[Plain-text engineering files]
──────────────────────────────

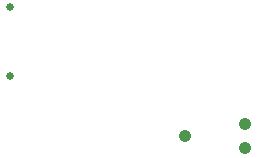
<source format=gbr>
%TF.GenerationSoftware,Altium Limited,Altium Designer,24.4.1 (13)*%
G04 Layer_Color=0*
%FSLAX45Y45*%
%MOMM*%
%TF.SameCoordinates,B8B7DE2E-4358-4D64-837E-663932822D10*%
%TF.FilePolarity,Positive*%
%TF.FileFunction,NonPlated,1,2,NPTH,Drill*%
%TF.Part,Single*%
G01*
G75*
%TA.AperFunction,ComponentDrill*%
%ADD86C,0.65000*%
%ADD87C,1.06700*%
D86*
X-1659750Y554000D02*
D03*
Y-24000D02*
D03*
D87*
X334000Y-636600D02*
D03*
Y-433400D02*
D03*
X-174000Y-535000D02*
D03*
%TF.MD5,2fbbfb47de81df94cecb08d0db003cc9*%
M02*

</source>
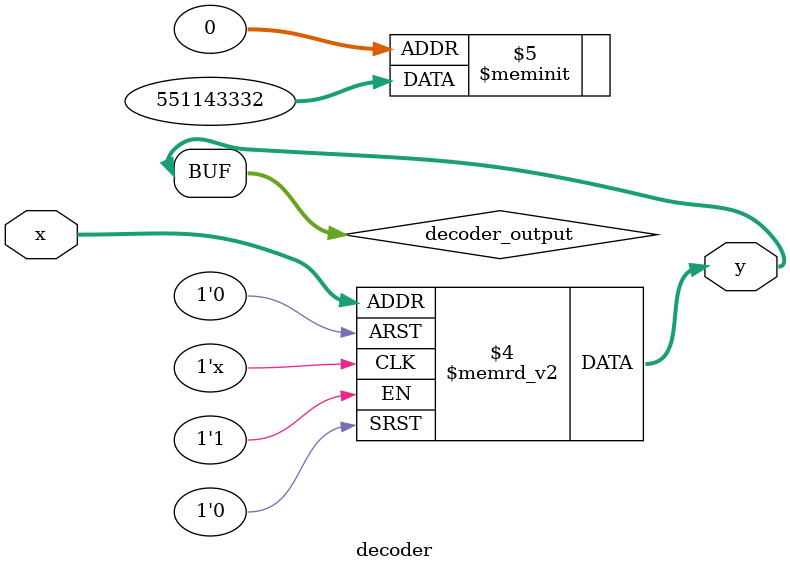
<source format=sv>
module decoder(
  input  logic [2:0] x,
  output logic [3:0] y
);

  logic [3:0] decoder_output;
  always_comb begin
    case (x)
      3'b000: decoder_output = 4'b0100;
      3'b001: decoder_output = 4'b1010;
      3'b010: decoder_output = 4'b0111;
      3'b011: decoder_output = 4'b1100;
      3'b100: decoder_output = 4'b1001;
      3'b101: decoder_output = 4'b1101;
      3'b110: decoder_output = 4'b0000;
      3'b111: decoder_output = 4'b0010;
    endcase
  end

  assign y = decoder_output;

endmodule

</source>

──────────────────────────────

Copy the data above word for word. Pictures stay out.

<source format=gbr>
%TF.GenerationSoftware,Altium Limited,Altium Designer,24.4.1 (13)*%
G04 Layer_Color=0*
%FSLAX45Y45*%
%MOMM*%
%TF.SameCoordinates,B8B7DE2E-4358-4D64-837E-663932822D10*%
%TF.FilePolarity,Positive*%
%TF.FileFunction,NonPlated,1,2,NPTH,Drill*%
%TF.Part,Single*%
G01*
G75*
%TA.AperFunction,ComponentDrill*%
%ADD86C,0.65000*%
%ADD87C,1.06700*%
D86*
X-1659750Y554000D02*
D03*
Y-24000D02*
D03*
D87*
X334000Y-636600D02*
D03*
Y-433400D02*
D03*
X-174000Y-535000D02*
D03*
%TF.MD5,2fbbfb47de81df94cecb08d0db003cc9*%
M02*

</source>
<source format=sv>
module decoder(
  input  logic [2:0] x,
  output logic [3:0] y
);

  logic [3:0] decoder_output;
  always_comb begin
    case (x)
      3'b000: decoder_output = 4'b0100;
      3'b001: decoder_output = 4'b1010;
      3'b010: decoder_output = 4'b0111;
      3'b011: decoder_output = 4'b1100;
      3'b100: decoder_output = 4'b1001;
      3'b101: decoder_output = 4'b1101;
      3'b110: decoder_output = 4'b0000;
      3'b111: decoder_output = 4'b0010;
    endcase
  end

  assign y = decoder_output;

endmodule

</source>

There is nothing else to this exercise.